Agent is the main agent class you'll use most often. It extends AgentBase and adds agent-specific configuration.

Location: src/agents/agent.py

Key Attributes:

  • instructions: str | Callable | None - The system prompt for the agent. This is the most important attribute as it defines the agent's behavior, personality, and capabilities. It can be:

    • A static string
    • A function that dynamically generates instructions based on context
    • None (no specific instructions)

  • prompt: Prompt | DynamicPromptFunction | None - A more advanced way to configure prompts using OpenAI's Prompt API. This allows dynamic configuration of instructions, tools, and other settings outside of your code. Only usable with OpenAI models using the Responses API.

  • handoffs: list[Agent | Handoff] - A list of sub-agents or handoff configurations that this agent can delegate to. This enables multi-agent workflows where specialized agents handle specific tasks.

  • model: str | Model | None - The model to use for this agent. If not specified, it uses the default model (currently "gpt-4.1"). You can specify:

    • A string model name (e.g., "gpt-4o")
    • A custom Model instance

  • model_settings: ModelSettings - Model-specific tuning parameters like temperature, top_p, max tokens, etc. These control the randomness and creativity of the model's responses.

  • input_guardrails: list[InputGuardrail] - Guardrails that run before the agent processes input.
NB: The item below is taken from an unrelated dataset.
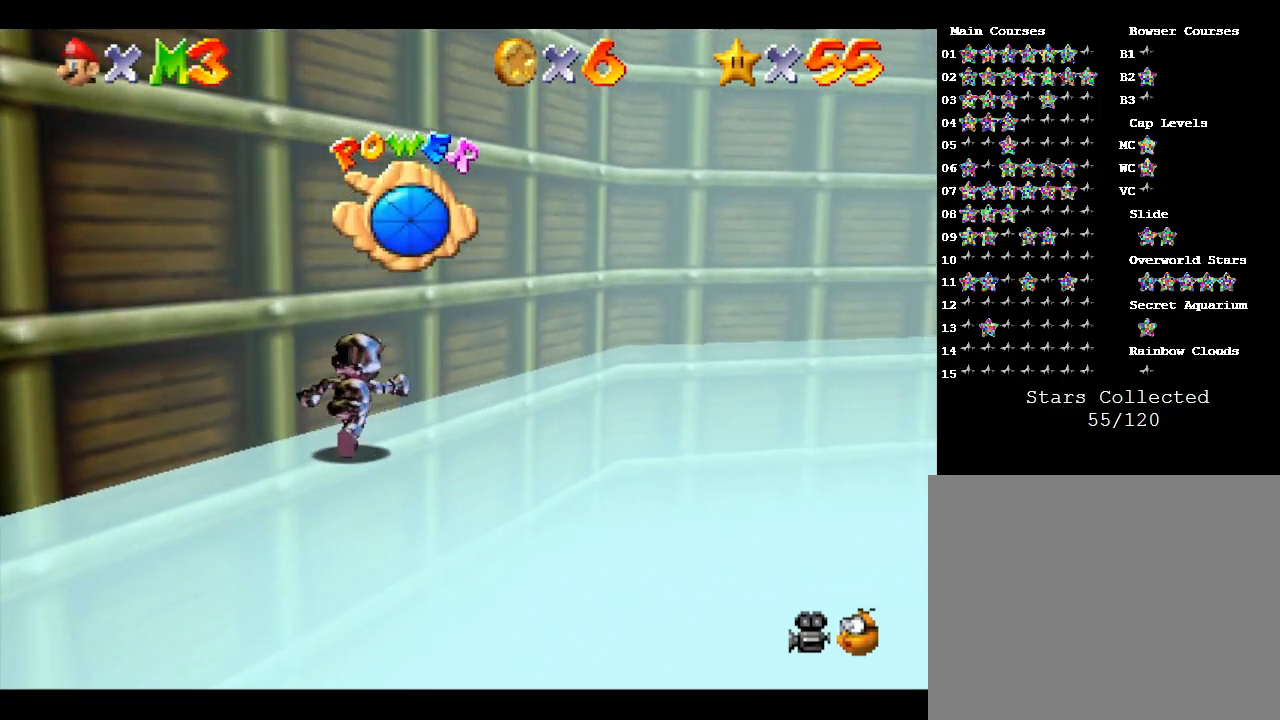
{"buttons": [], "left_stick": "up-right", "events": []}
These are safety checks that can validate, filter, or reject input before it reaches the LLM.

  • output_guardrails: list[OutputGuardrail] - Guardrails that run after the agent produces output. These validate the final output to ensure it meets safety or quality standards.

  • output_type: type | AgentOutputSchemaBase | None - The expected type of the output. If not specified, output is a string. You can specify:

    • A Python type (dataclass, Pydantic model, TypedDict, etc.)
    • A custom AgentOutputSchemaBase for custom JSON schemas
    • AgentOutputSchema with strict_json_schema=False for non-strict schemas

  • hooks: AgentHooks | None - A class that receives callbacks on various lifecycle events for this specific agent. This allows you to hook into the agent's execution to add custom logic.

  • tool_use_behavior: Literal | StopAtTools | Callable - Controls how tool use is handled:

    • "run_llm_again" (default) - Tools are executed, then the LLM receives the results and can respond again
    • "stop_on_first_tool" - The first tool's output is treated as the final result
    • StopAtTools dict - Stop if specific tools are called
    • Custom function - Fine-grained control over tool-to-output logic

  • reset_tool_choice: bool - Whether to reset tool choice after a tool call. Defaults to True to prevent infinite loops of tool usage.

Agent Lifecycle

1. Creation
Python
from agents import Agent

agent = Agent(
    name="research_agent",
    instructions="You are a research assistant that helps find and summarize information.",
    tools=[web_search_tool],
)

When you create an agent, the __post_init__ method runs extensive validation:

  • Checks that name is a string
  • Validates that tools is a list
  • Ensures instructions is either a string, callable, or None
  • Validates model settings compatibility
  • Checks that guardrails are lists
  • Validates output_type is a type or schema
  • Ensures hooks is an AgentHooks instance if provided
  • Validates tool_use_behavior is a valid option

This validation happens at creation time, so you get immediate feedback if configuration is invalid.

2. Execution

When you run an agent via Runner.run(), the following happens:

  1. Context Setup - A RunContextWrapper is created with your user context
  2. Tool Resolution - All available tools (direct + MCP) are gathered
  3. Input Preparation - Input is converted to the format expected by the model
  4. Guardrail Check - Input guardrails run (if configured)
  5. Model Call - The LLM is called with instructions, input, and tools
  6. Tool Execution - If the model calls tools, they're executed
  7. Response Processing - Model output is processed
  8. Output Guardrail Check - Output guardrails run (if configured)
  9. Result Return - Final output is returned
3. Cloning

Agents support shallow cloning via the clone() method:

Python
new_agent = agent.clone(instructions="New instructions")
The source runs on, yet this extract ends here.